Another outlook tends to balk at such films’ ridiculous farfetchedness. Such a view refuses to suspend disbelief for the sake of what is already a fictional plot, and scoffs at attempts to lure us into believing that a man can fly, that a woman can walk through walls, or that a child can move objects with her mind.

There is a third approach, one willing to discover the real in the implausible, one that hopes to locate something more than temporary titillation in the spacefarer’s quest or the dragon fighter’s epic battle.

This kind of perspective finds in the otherwordly adventure both a surprisingly faithful dramatization of what is already common, internal human experience, and a call to tackle life and its troubles in more dramatic and decisive fashion.

The common relational struggles of friends and family that—unaccompanied by bullets or big bosoms—never make it onto the news, and the relatively invisible spiritual, emotional, and psychological battles which only the individual can ever fully understand, find themselves painted in bright and broad strokes on the cinema’s allegorical canvas.
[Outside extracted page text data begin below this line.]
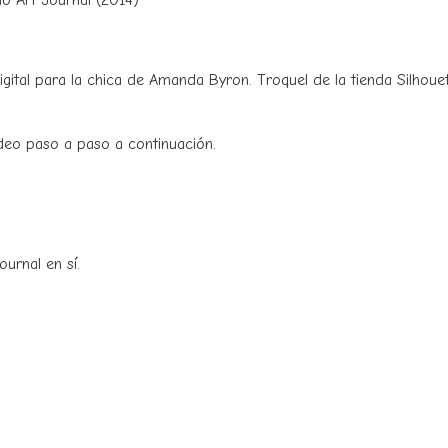
o Art Journal (2014)
o digital para la chica de Amanda Byron. Troquel de la tienda Silhoue
deo paso a paso a continuación.
ournal en sí.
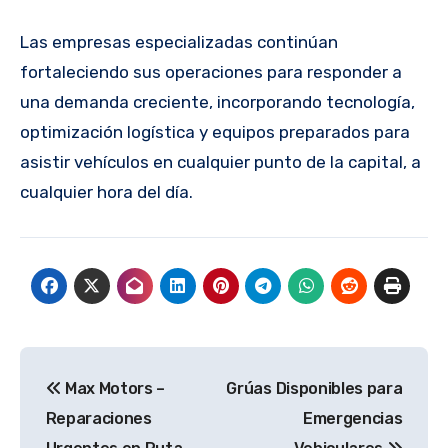
Las empresas especializadas continúan
fortaleciendo sus operaciones para responder a
una demanda creciente, incorporando tecnología,
optimización logística y equipos preparados para
asistir vehículos en cualquier punto de la capital, a
cualquier hora del día.
Navegación
Max Motors –
Grúas Disponibles para
de
Reparaciones
Emergencias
Somehow, the limitless boundaries of space, the grand heroism of the superhero, and the mental gymnastics of the telepath provide ample room in which to dramatize what never seems to assume in the material world the same proportions they assume in our minds and hearts, providing a kind of tangibility to experiences and aspirations that might otherwise remain under the radar.

In other words, we might just enjoy fantasy not only because it provides an imaginative escape from our lives, but because it expresses the struggles of those lives in effective, truthful metaphors.

And, as I suggested earlier, such movies can inspire us to approach our own lives as serious enterprises. Some will dismiss such a suggestion out of hand, preferring to relegate “adventure” completely to the realms of fiction. They will be uncomfortable with the notion that great things might be expected from them, that their actions might just have repercussions far beyond the immediate and personal, that the smallest of decisions they make can dramatically shape the lives of others. It’s far easier to dismiss as ridiculous anything that reminds us that our own lives might also be filled with grand stakes, unknowable mysteries, and life-changing skirmishes.

Kids are less likely to make this mistake. A child’s active imagination blurs the adult-imposed boundaries between “fantasy” and “reality.” She delights in unicorns and fairies, and is horrified by super-powered villains and monsters. She reacts in this way not because convinced such entities exist, but because something within her instinctively resonates with such possibilities. She knows her outstretched arms will not lift her heavenwards, yet still thrills in the wind which rushes over her body as if her legs had successfully boosted her into the sky.

Perhaps another reason we are called to be like children . . .

Posted by Paul Marchbanks at April 18, 2006 7:48 PM

Comments

Amen. Change is hard, reformation difficult, but we are infinitely flexile beings with more control over our actions and even temperaments than we're comfortable admitting.